Une carrière. Ces deux mots sentent bon le titre d’une autobiographie sérieuse d’un homme ou d’une femme de la fin du second millénaire de notre ère, bien installé(e) dans la consommation, et qui a beaucoup construit. Réussite expliquée au monde, quand, après un empilage exponentiellement croissant et auto-entretenu de promotions, de pistons, de calculs, d’efforts, de choix de pouvoir, beaucoup d’argent investi et retrouvé au centuple, Dieu merci, d’influences amicales bien utilisées et bien retournées, on se dit qu’il faut faire profiter de la recette simple de cette réussite, quand tout risque de partage est écarté, et les fistons bien lancés.

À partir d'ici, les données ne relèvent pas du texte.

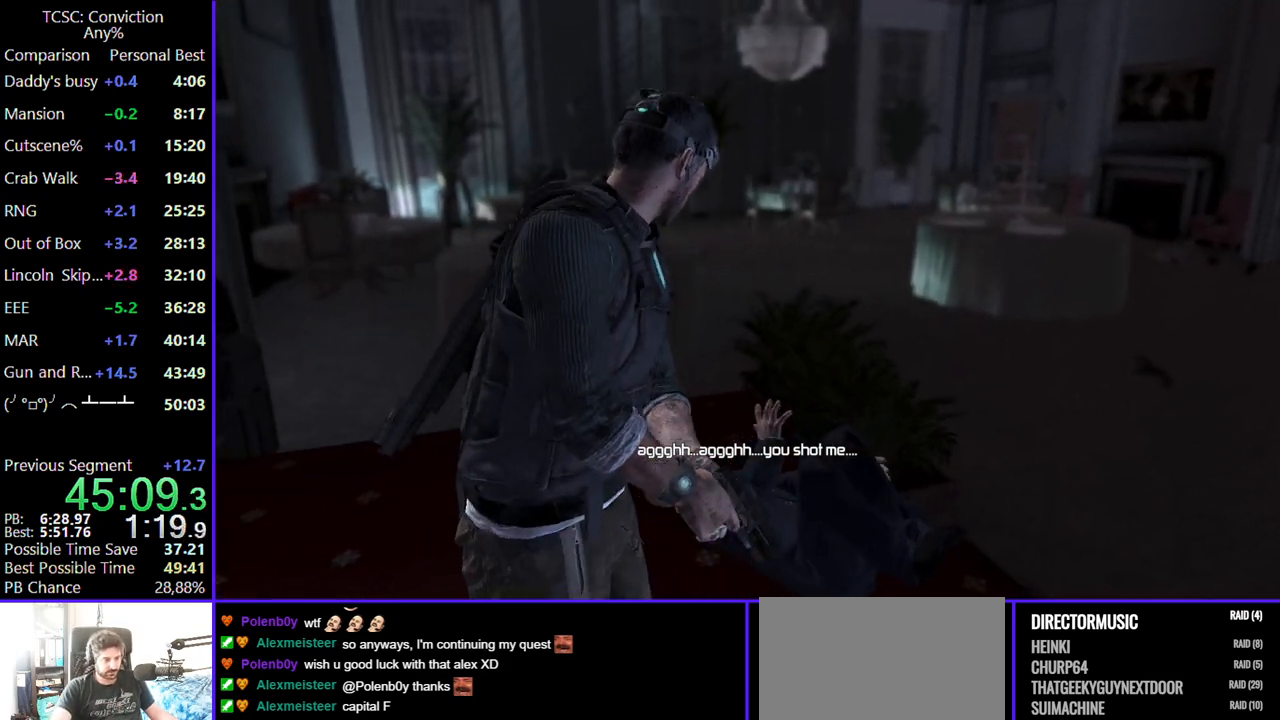
{"keys": ["d"], "mouse": [], "events": []}
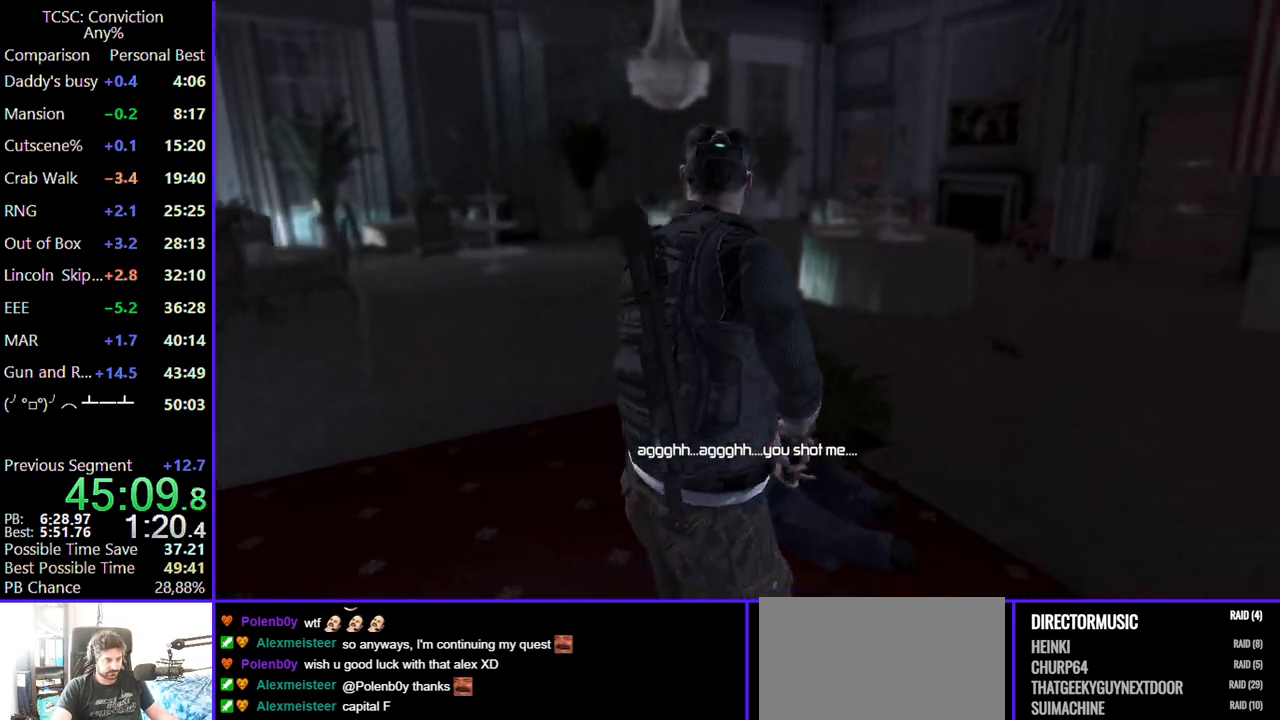
{"keys": ["d"], "mouse": [], "events": []}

D’ailleurs ça pourra les aider. Une superbe illustration de la linéarité du temps, enfin correctement déployé en surface, lisible par tous, enfin ! Une superbe illusion, du "Coué" classique.

Savoir, savoir-faire, savoir-être: trois étapes de la vie, évidentes pour ceux qui ne sont pas aveuglés par les attraits du pouvoir-profit, qu’ils soient paysans hindous, psychanalystes, ou poètes. L’homme occidental tente, dans un dédain illusoire, d’inverser les âges de la vie: produire avant de connaître. Et toi, et toi, tu refuses tellement cet artifice que tu tentes d’aller directement sur le chemin blanc, que tu t’imagines avoir assez de feu pour, sans avoir pu être un jour maître de ta maison, t’enfoncer déjà, seul, dans la forêt des sages et des renonçants.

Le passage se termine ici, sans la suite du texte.